The Mets may be an exciting team, but they are not the best team in New York. The Yankees have quietly, to the extent the Yankees can do anything quietly, amassed a five game lead in what is till probably baseball’s toughest division. They also have the second best record in all of baseball. The Yankees’ excellent season is not receiving much notice not only because it is what most people expect from the Yankees, but also because the Mets have generated so much interest and because the Yankees are, to a great extent, a very good, but very boring team.
Describing a team as boring is subjective, but it is clear that at the halfway point in the season, the Yankees, despite their very good record, have not generated any buzz in New York. Last year fans watched Derek Jeter reach 3,000 hits and saw Mariano Rivera become the all time saves leader. This year they have seen Jeter pass Paul Waner on the hit list while Rafael Soriano has taken over as a good closer, but one about whom few Yankee fans care deeply. It is hard to think of any Yankee games which are even close to as memorable as Santana’s no-hitter, any one of several starts by Dickey, or even some of the early season Yankee-Red Sox games of recent years.
The Yankees are winning due to solid but not great starting pitching, an excellent bullpen, about which the biggest story has been injuries, and a strong veteran offense.
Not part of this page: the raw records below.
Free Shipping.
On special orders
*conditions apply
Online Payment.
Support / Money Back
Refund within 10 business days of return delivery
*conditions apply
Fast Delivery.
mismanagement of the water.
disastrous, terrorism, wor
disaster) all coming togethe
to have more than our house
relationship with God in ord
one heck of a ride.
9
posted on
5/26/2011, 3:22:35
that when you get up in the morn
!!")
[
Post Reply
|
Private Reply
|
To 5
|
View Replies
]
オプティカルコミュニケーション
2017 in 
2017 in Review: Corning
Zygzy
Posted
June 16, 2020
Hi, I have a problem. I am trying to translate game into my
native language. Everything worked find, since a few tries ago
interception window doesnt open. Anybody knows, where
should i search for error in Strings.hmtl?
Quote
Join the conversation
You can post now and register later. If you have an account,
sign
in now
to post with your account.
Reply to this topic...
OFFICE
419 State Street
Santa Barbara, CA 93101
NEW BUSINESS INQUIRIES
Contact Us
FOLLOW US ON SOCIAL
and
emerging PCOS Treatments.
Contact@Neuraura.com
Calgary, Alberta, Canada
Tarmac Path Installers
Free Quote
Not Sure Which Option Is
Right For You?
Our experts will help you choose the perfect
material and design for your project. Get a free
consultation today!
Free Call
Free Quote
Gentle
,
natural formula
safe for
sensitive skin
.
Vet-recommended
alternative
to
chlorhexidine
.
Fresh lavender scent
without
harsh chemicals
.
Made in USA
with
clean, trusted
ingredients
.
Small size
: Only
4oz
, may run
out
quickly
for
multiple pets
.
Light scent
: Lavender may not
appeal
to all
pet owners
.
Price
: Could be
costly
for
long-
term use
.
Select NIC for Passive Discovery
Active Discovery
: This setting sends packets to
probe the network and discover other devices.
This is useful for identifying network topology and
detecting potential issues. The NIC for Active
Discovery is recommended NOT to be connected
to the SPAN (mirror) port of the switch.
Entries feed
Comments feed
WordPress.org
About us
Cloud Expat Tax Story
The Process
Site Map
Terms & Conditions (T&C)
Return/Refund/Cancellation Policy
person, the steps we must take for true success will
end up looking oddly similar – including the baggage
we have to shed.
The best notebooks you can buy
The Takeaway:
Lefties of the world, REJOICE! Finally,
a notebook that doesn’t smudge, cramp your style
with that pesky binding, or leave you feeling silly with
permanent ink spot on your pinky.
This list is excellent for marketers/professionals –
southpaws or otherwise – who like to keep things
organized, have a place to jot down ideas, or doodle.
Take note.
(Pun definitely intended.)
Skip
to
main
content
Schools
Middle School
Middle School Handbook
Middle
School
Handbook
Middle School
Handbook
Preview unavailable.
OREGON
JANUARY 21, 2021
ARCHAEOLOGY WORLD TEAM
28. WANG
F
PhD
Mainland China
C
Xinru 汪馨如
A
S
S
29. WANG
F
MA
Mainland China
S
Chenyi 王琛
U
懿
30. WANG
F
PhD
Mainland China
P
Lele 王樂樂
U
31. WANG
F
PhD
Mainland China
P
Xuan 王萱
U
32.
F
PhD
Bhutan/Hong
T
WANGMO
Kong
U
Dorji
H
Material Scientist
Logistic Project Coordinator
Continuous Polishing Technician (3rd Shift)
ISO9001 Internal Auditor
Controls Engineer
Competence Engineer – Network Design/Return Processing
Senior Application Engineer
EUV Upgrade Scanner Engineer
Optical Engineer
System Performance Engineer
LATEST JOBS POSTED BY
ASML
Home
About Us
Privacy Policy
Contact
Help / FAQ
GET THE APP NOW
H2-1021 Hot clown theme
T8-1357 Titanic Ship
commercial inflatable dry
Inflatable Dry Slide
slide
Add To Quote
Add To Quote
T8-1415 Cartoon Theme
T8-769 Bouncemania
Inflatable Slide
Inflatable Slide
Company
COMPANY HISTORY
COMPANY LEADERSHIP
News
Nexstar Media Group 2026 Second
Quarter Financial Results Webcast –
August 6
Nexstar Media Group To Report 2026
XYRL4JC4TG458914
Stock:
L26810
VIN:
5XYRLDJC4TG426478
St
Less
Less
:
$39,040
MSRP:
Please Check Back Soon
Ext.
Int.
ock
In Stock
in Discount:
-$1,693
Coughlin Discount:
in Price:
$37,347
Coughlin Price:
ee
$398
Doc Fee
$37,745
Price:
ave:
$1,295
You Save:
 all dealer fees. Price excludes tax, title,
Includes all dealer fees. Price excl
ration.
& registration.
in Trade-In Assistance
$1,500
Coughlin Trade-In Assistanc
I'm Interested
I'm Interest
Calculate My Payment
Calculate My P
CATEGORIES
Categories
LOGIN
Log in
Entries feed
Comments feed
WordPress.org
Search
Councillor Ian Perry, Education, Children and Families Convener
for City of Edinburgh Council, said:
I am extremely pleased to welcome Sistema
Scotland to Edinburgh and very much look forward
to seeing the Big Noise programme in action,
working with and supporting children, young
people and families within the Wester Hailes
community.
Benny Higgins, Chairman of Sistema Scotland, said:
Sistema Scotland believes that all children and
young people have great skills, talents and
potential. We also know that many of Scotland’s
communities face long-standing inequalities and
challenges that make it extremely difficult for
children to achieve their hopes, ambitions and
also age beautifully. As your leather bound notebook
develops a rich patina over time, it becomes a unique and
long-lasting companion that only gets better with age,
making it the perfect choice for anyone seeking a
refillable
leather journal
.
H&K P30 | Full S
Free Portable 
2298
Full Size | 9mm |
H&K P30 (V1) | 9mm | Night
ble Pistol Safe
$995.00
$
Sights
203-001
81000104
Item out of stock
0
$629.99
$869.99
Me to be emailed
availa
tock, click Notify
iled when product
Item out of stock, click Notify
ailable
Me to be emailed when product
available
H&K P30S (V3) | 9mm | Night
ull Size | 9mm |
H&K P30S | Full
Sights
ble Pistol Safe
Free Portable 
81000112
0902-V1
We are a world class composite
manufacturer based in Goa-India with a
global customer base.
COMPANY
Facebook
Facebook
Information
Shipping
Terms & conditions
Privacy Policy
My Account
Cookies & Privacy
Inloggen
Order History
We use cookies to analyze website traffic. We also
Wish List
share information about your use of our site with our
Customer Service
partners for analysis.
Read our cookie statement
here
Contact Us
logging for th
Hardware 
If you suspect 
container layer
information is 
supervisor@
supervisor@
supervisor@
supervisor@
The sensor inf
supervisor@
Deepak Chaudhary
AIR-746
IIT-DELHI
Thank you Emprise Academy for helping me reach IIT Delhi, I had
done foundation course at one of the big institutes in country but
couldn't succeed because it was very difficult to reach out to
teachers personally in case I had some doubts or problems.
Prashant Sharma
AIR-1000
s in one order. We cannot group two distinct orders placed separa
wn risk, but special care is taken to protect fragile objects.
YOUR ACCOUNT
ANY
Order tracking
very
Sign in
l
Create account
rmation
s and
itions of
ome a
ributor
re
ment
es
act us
The Yankee offense is drawn largely from great performances by stars like Curtis Granderson and Robinson Cano who do not have significant public profiles, as well as from good seasons by players like Alex Rodriguez and Mark Teixeira whose skills are declining. These players can still hit, but Rodriguez in particular is no longer a claimant to being the best in the game and is now a third baseman and, increasingly, a DH, rather than the extraordinary combination of speed, power and Gold Glove defense that he was a decade or so ago. The Yankees hit home runs but, with Brett Gardner injured, are not a particularly fast team, nor do they play spectacular defense. Even their ace, CC Sabathia, is building a Hall of Fame career defined by being consistently good rather than by being occasionally dominant.
The Yankees have no fun young players, moving comebacks from veterans, colorful and quirky players or off-field dramas. The most interesting players on the team, at least from the perspective of fans and the media, are a trio of veterans who first started playing together in the mid-1990s. Andy Pettitte’s return from retirement had the makings of a great story until his season was cut short by a broken leg. Similarly, an injury to Mariano Rivera meant that the greatest closer ever would miss most of the season. Derek Jeter is still in the lineup, but his slipping productivity following his hot start and his slow ascent up the hit list have yet to capture the imaginations of Yankee fans.
For the Mets, 2012 has already been a great year. The emergence of R.A. Dickey, Santana’s no-hitter and David Wright’s return to being a top flight star will be remembered even if the team misses the playoffs. For the Yankees, who are much more likely to make the playoffs, how this season will be remembered is not yet clear. Winning the World Series will ensure that the 2012 Yankees will earn a place in Yankee history, but if the team gets eliminated in the early rounds of the playoffs, they will have been one of the best, but most boring teams in recent memory.